4 Years on the bounce at Blackpool Illuminations 10k


So in line with ‘post Ironman tradition’ I returned to the excellent Blackpool illuminations 10k for the fourth year in succession last night.

This event is symbolic to me for many different reasons.

The main one being that it’s held pretty much one calendar month after Ironman UK.

You see unfortunately, once I finish IMUK, I tend to go ‘awol’.

Eat whatever I want, drink whatever (and whenever) I want, crack open the smokes…..

Say ‘yes’ to everything instead of ‘no’….

You get the idea…

Truth is, for the last 4 weeks, I have done absolutely no training whatsoever as I have been ‘on the piss’ pretty much the entire time.

By the way….

Don’t do it kids…

It’s not big and its not clever….

I’m just being honest and ‘setting the scene’ here you must understand….

So what happens when you rock up at a 10k 4 weeks after going awol post Ironman?

The Blackpool Illuminations 10k serves to answer that question and acts as my annual ‘barometer’ to discover what damage I have done both from a ‘performance’ and a ‘how it felt’ perspective…and to ask myself some searching questions going forward….

I have to say, I absolutely love this event.

It’s well organised, pan flat, traffic free, over 1,000 runners, a decent crowd, spectacular coastline views, its held at night, it’s in blackpool (who doesn’t love a trip to blackpool?) and best of all, they turn ALL the Illuminations on exclusively for the runners a good 4 weeks before ‘official launch’….

Good eh?

But the most beautiful thing about it is this….

Blackpool is well known as ‘party central’ especially at this time of a saturday night (the run started at 9pm)

In the past, the event took place down on the pedestrianised walkway, hidden from view.

But for the first time this year, they closed the main promenade and the race took place on the actual ‘golden mile’ right in front of all the clubs and bars….

Picture the scene, if you will….

To the left, you have got thousands of revellers getting pissed with the party going off big time….

Then in the middle of the road, you have got over a thousand ‘athletes’ getting stuck into a 10k run….
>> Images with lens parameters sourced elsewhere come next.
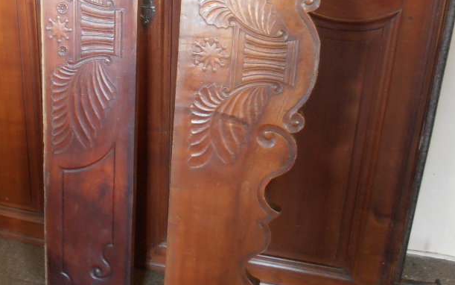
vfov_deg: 25.1
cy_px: 34
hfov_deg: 39.5
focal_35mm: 50
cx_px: 130
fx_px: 620
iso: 125
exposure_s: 1/5
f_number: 3
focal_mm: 4.2
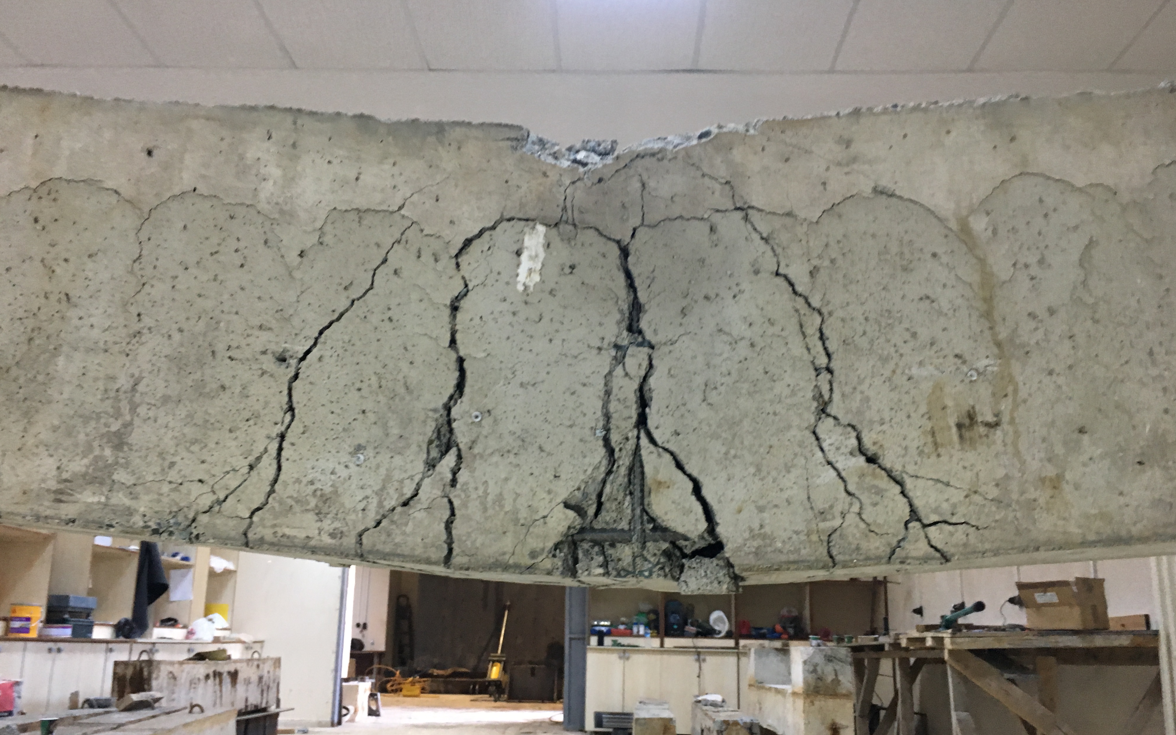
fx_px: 994
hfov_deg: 61.2
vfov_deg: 40.4
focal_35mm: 31
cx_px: 590
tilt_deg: +13.2
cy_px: 442
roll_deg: +0.1
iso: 160
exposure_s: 1/33
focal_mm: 4.15
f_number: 2.2
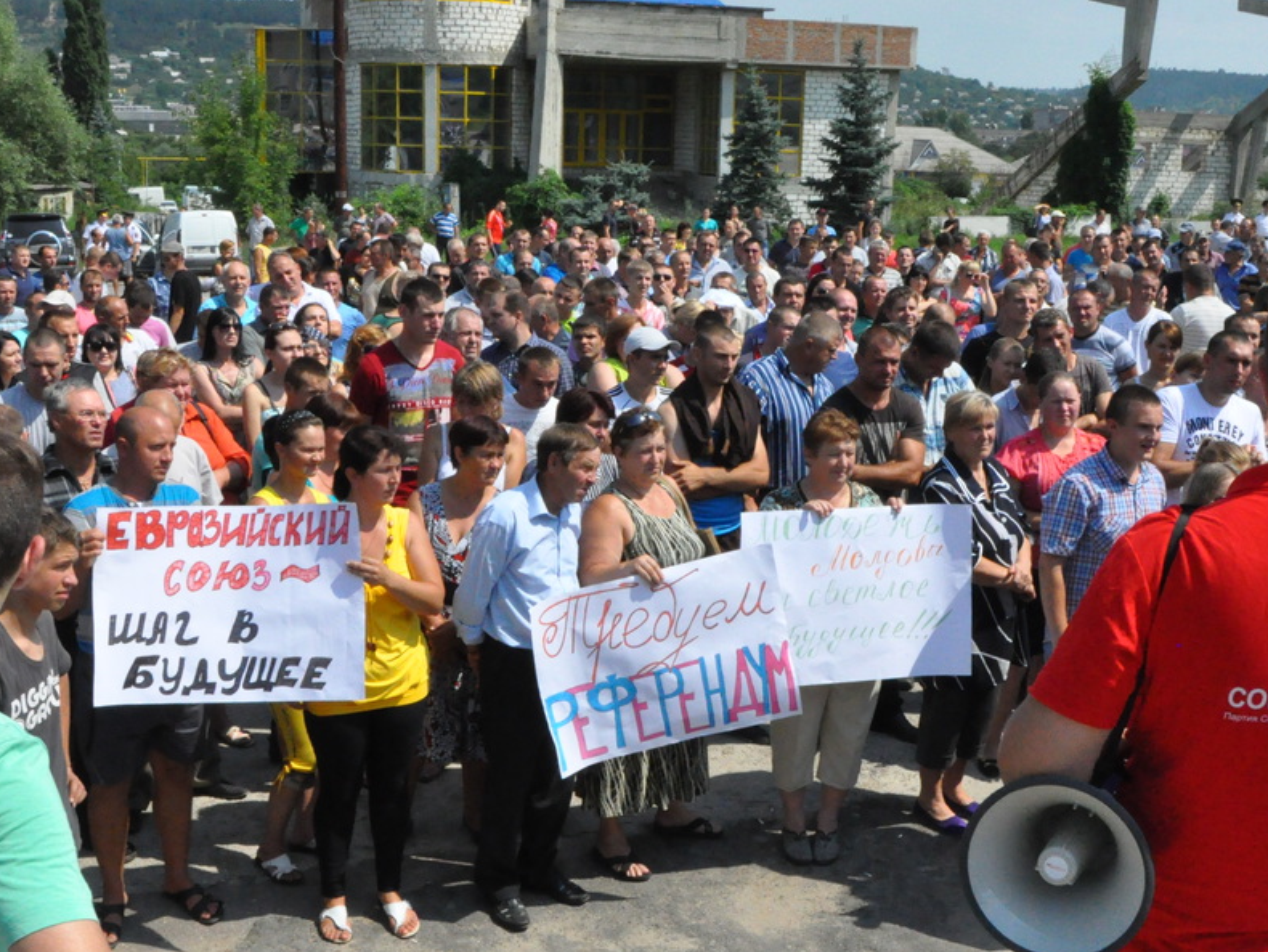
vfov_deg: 34.4
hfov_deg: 44.8
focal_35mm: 42
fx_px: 1539
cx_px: 663
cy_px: 488
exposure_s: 1/1250
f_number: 22
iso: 3200
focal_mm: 18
The contrast was wonderful….

I half expected them to chuck their beer bottles at us to be honest but they didn’t, they clapped and whooped as we ran by….

The thing is….

I am from those bars…..

But I have somehow now become ‘one of the athletes’…

It never leaves you though….

Who you really are at heart like….

As i’m running along, I kept looking into the pubs, music belting out full of people getting pissed whilst dancing the night away and on more than one occasion I thought to myself, ‘fuck this – i’m going in there’

Thankfully, I managed to resist and carried on running like a good little boy….

In terms of the run itself, this was basically 5k ‘out’ into a fairly gusty headwind then 5k back with the wind on your tail….

In terms of my ‘time’ this was bang on 1 hour which was pretty much where I was during Ironman training so to replicate this given prior debauchery is a result as far as I am concerned….

In terms of ‘how it felt’ – I was working far harder than the ‘time’ suggests as this ‘felt’ more like a low 50 min effort

As far as ‘how does this result rate relative to the field’ I ranked circa #500 out of 1100 starters.

Instead of focusing on the 499 runners that kicked my arse, we focus on the following…..

I started at the very back of the pack and overtook at least 600 other ‘athletes’ during the race and that is fukin excellent as far as I am concerned.

Looking back over the results, I noticed that no fewer than 9 people (yes 9) managed to get a DQ this year and that intrigues the hell out of me….

I would love to know what you have to do in order to get a DQ from a 10k run…

As I stand here sippin a post race Guinness, looking out to sea on the roof terrace of the excellent velvet coaster pub, I can’t help thinking to myself……

‘What now Rookie?’

One thing is for certain….

The biggest move I could make to improve my Ironman UK performance next year, is to lose about 3 stone of fat…….


Pour us another Guinness while I ponder that one would you please barman?